_Listed records_
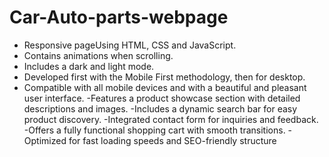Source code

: # Car-Auto-parts-webpage

- Responsive pageUsing HTML, CSS and JavaScript.
- Contains animations when scrolling.
- Includes a dark and light mode.
- Developed first with the Mobile First methodology, then for desktop.
- Compatible with all mobile devices and with a beautiful and pleasant user interface.
-Features a product showcase section with detailed descriptions and images.
-Includes a dynamic search bar for easy product discovery.
-Integrated contact form for inquiries and feedback.
-Offers a fully functional shopping cart with smooth transitions.
-Optimized for fast loading speeds and SEO-friendly structure
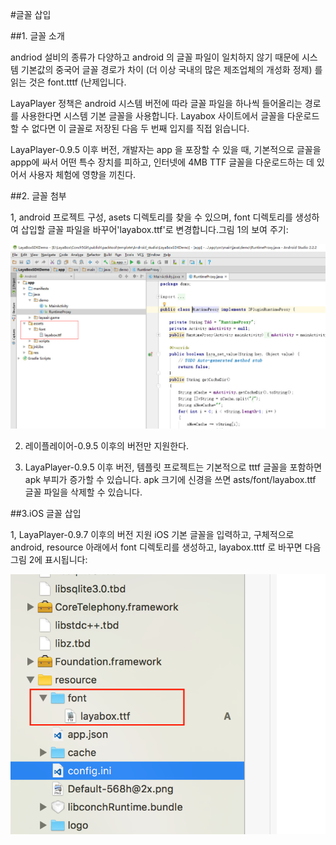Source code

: #글꼴 삽입

##1. 글꼴 소개

andriod 설비의 종류가 다양하고 android 의 글꼴 파일이 일치하지 않기 때문에 시스템 기본값의 중국어 글꼴 경로가 차이 (더 이상 국내의 많은 제조업체의 개성화 정제) 를 읽는 것은 font.tttf (난제입니다.

LayaPlayer 정책은 android 시스템 버전에 따라 글꼴 파일을 하나씩 들어올리는 경로를 사용한다면 시스템 기본 글꼴을 사용합니다. Layabox 사이트에서 글꼴을 다운로드할 수 없다면 이 글꼴로 저장된 다음 두 번째 입지를 직접 읽습니다.

LayaPlayer-0.9.5 이후 버전, 개발자는 app 을 포장할 수 있을 때, 기본적으로 글꼴을 appp에 싸서 어떤 특수 장치를 피하고, 인터넷에 4MB TTF 글꼴을 다운로드하는 데 있어서 사용자 체험에 영향을 끼친다.

##2. 글꼴 첨부

1, android 프로젝트 구성, asets 디렉토리를 찾을 수 있으며, font 디렉토리를 생성하여 삽입할 글꼴 파일을 바꾸어'layabox.ttf'로 변경합니다.그림 1의 보여 주기:

![图1](img/1.jpg)

2. 레이플레이어-0.9.5 이후의 버전만 지원한다.

3. LayaPlayer-0.9.5 이후 버전, 템플릿 프로젝트는 기본적으로 tttf 글꼴을 포함하면 apk 부피가 증가할 수 있습니다. apk 크기에 신경을 쓰면 asts/font/layabox.ttf 글꼴 파일을 삭제할 수 있습니다.

##3.iOS 글꼴 삽입

1, LayaPlayer-0.9.7 이후의 버전 지원 iOS 기본 글꼴을 입력하고, 구체적으로 android, resource 아래에서 font 디렉토리를 생성하고, layabox.tttf 로 바꾸면 다음 그림 2에 표시됩니다:


![图2](img/2.png)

_Task details_
Using the listing above, state the count of lines that include "with" and nothing else.

_Exercise solution_
4